The future of Australian manufacturing relies on support of younger generation, according to report


Young Australians are not as interested in buying locally made products as members of the older generation, a new report has found.

St.George Bank’s Future of Manufacturing Report and ‘Australia made’ consumer research, which surveyed 1059 respondents between 4-11 July 2019, found the manufacturing sector needs the support of the younger generation if it is to continue its growth.

According to the report, 23% of 18-24 year olds stated that ‘Australian made’ is not as important to them when purchasing a product, compared to 69% of 55-74 year olds.

The youth age group are also not willing to pay more for Australian products (45%), and 36% are not convinced they are better quality than overseas counterparts.

Matthew Kelly, Head of Manufacturing and Wholesale, St.George, said Australian businesses are having a hard time competing with low-cost imports, particularly when it comes to the younger generation.

“The sector is far from fading; automation, artificial intelligence and pure inventiveness are enabling new business models and processes that are transforming an industry which already contributes AU$100 billion to Australia’s GDP,” he said.
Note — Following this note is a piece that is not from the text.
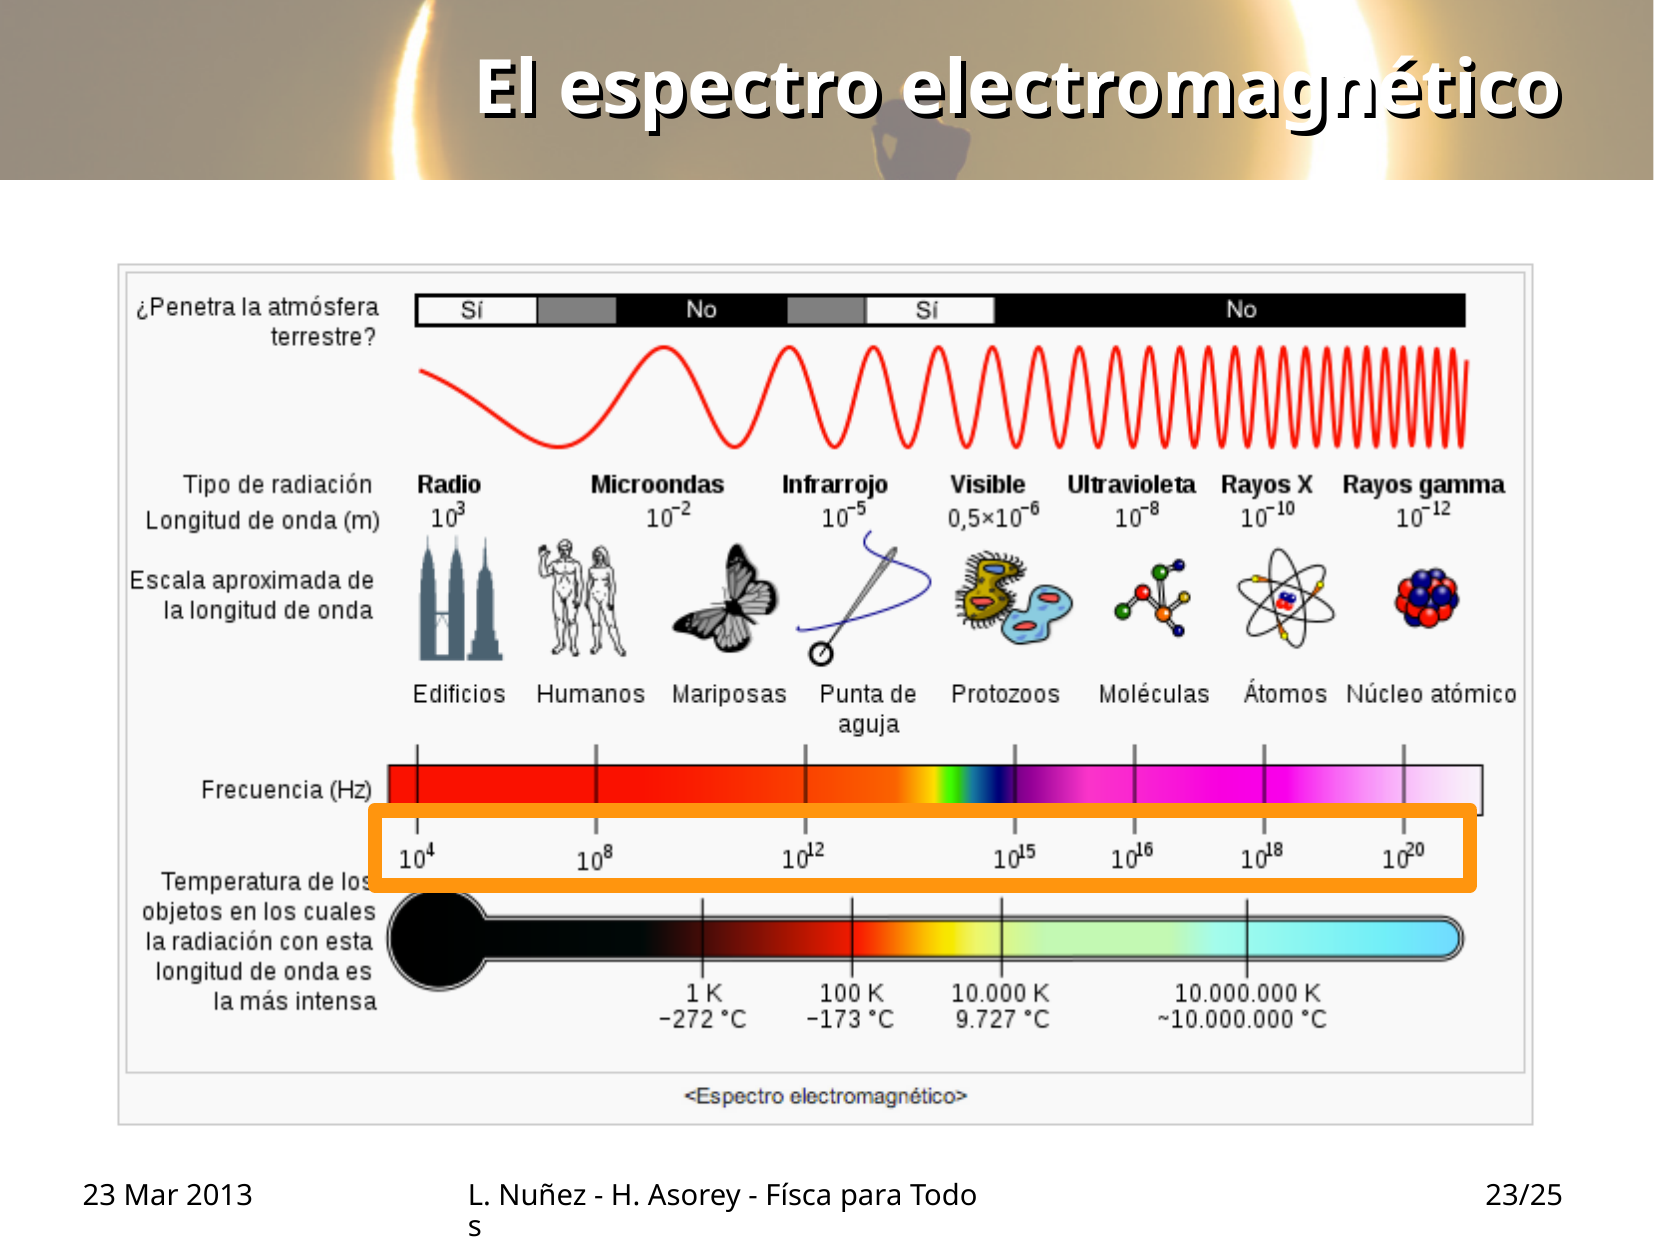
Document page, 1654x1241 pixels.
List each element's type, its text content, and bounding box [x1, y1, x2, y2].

title El espectro electromagnético [75, 19, 1564, 151]
picture [108, 254, 1546, 1141]
picture [0, 0, 1654, 180]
.“However, it is clear from the research that the industry needs to do more to create a compelling value proposition for the next generation aligned to what matters most to them when purchasing products.
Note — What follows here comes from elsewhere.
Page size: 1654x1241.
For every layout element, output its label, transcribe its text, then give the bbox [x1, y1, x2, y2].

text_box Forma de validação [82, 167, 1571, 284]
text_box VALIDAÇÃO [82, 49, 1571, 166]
“This could be through the reduction of carbon emissions, investing in innovative manufacturing techniques to reduce costs and future sustainable materials.” Kelly said.

The report has also identified greater collaboration and partnerships as instrumental tools to drive the sector forward and support a new wave of advanced manufacturers who are future-proofing the industry.
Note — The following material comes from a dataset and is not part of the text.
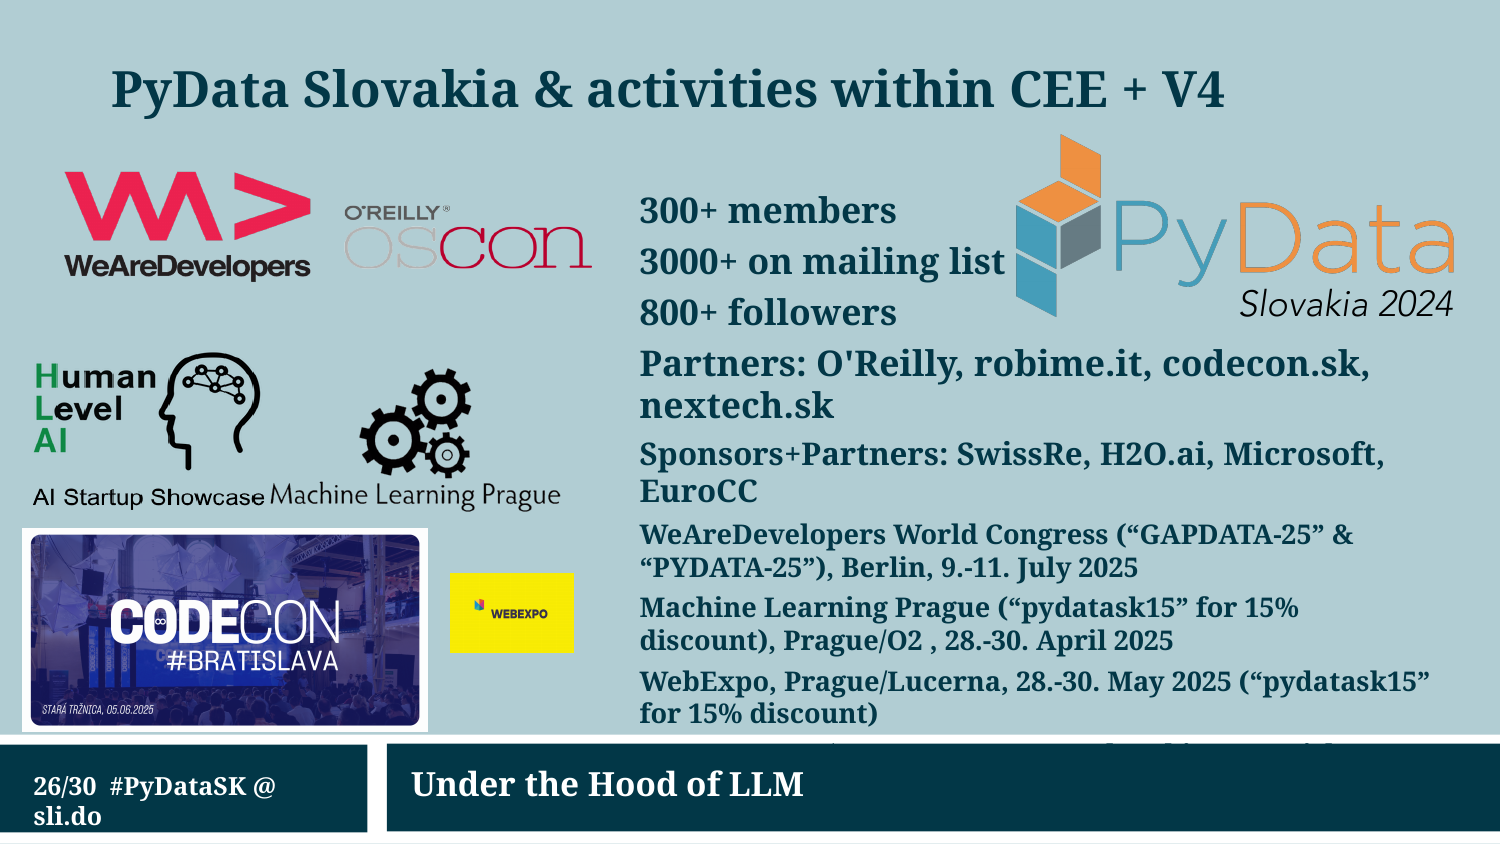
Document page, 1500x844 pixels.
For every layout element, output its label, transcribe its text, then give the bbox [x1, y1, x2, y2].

Mr Kelly says it is clear advanced manufacturers need connections to research and development, skilled workers and access to financial support in order to succeed in the face of disruption.

“St.George is collaborating with scientist and engineer UNSW Professor Veena Sahajwalla and the Australian Manufacturing Growth Centre (AMGC), to help businesses unlock their potential through access to research and grants to build capabilities towards a tech-powered advanced manufacturing future,” he continued.

“We are also forming partnerships to help address industry pain points, such as rising energy prices, through working with energy efficiency consultancy Verdia which provides customers a financial solution for solar and energy programs.

“Advanced manufacturing has the ability to be more competitive and offer better value to consumers, importantly those who are less loyal to Australian made products. These businesses aren’t necessarily new tech companies, they are well-established organisations reinventing themselves and willing to invest in new ways of doing things,” he said.

The report concluded there is ‘significant room’ for Aussie manufacturers to increase adoption of advanced characteristics through greater collaboration on research and development, generating different revenue streams with new product and service offerings and increased technology investment.